On odd steps, the LTSM compares two numbers and routes the smallest number to the lower position.  Since this is done in parallel, half the numbers are switched each clock as the numbers are written into the storage array.  On even steps, alternate pairs of numbers are compared as shown and written back to the original array.  In total, N steps are required.  

Note that the second storage array can be replaced by N columns of LTSMs.  The result would then be produced in N+6 clocks since the output of each LTSM would be fed into the next one on the next clock rather than waiting for the entire 32 bits to be processed and stored.

Finding the max and min of N 32-bit integers takes 32*Ln(N) clocks.    We expect similar results for the variety of basic computer tasks.  Furthermore, although it has not been proven, we anticipate every conventional, serial Order N-squared operation to be solvable in Order N with 4P.

4p Variations

Mixing 4P canvas with conventional DRAM

4P is not a single design but a family of designs that will be specialized for various applications.  For example, credit card chips will be small with few physical pins while supercomputer chips will be entire wafers.  Display driver chips will have many physical pins to feed the physical display.  Yet none of those cases really change the overall 4P canvas hardware structure.  

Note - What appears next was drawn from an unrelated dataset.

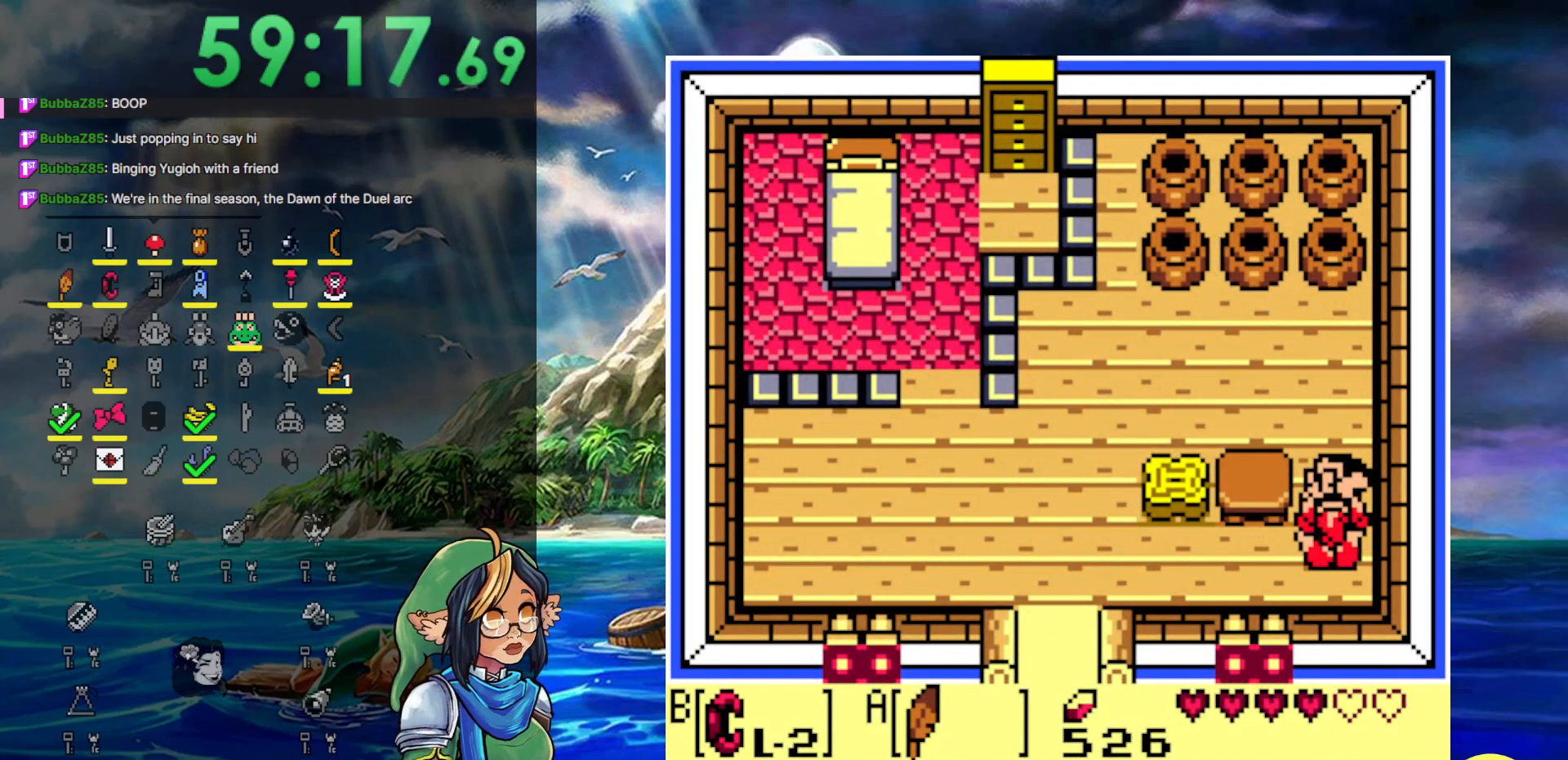
{"buttons": [], "events": [[100, "A", "up"], [167, "A", "down"], [267, "A", "up"], [350, "A", "down"], [450, "A", "up"]]}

Here we look at a modification that will significantly alter the 4P canvas: mixing the 4P canvas with standard DRAM.  Note that this can be done regardless of the size of the chip.  A 4P chip designed to replace a PC CPU/GPU, for example, will need significant access to a large amount of memory.  While 4P itself provides memory, this memory is costly in terms of the amount of silicon used.  By mixing 4P with standard DRAM, we get high memory density combined with 4P streaming programmable architecture.    

The image shown is simply for demonstration rather than as a practical application.  The point is that some layout that combines the two will be needed.  This will be determined through usage patterns determined by running a variety of applications on 4P and finding the “sweet spot” in terms of proportions and geometric arrangement.  Note that certain applications will likely have different usage patterns and benefit from different layouts. Note that any 4P chip can run any program (provided enough processing area exists to physically hold the program).  In the end, market forces will ultimately determine how specialized 4P will get to serve customers having specific hardware requirements.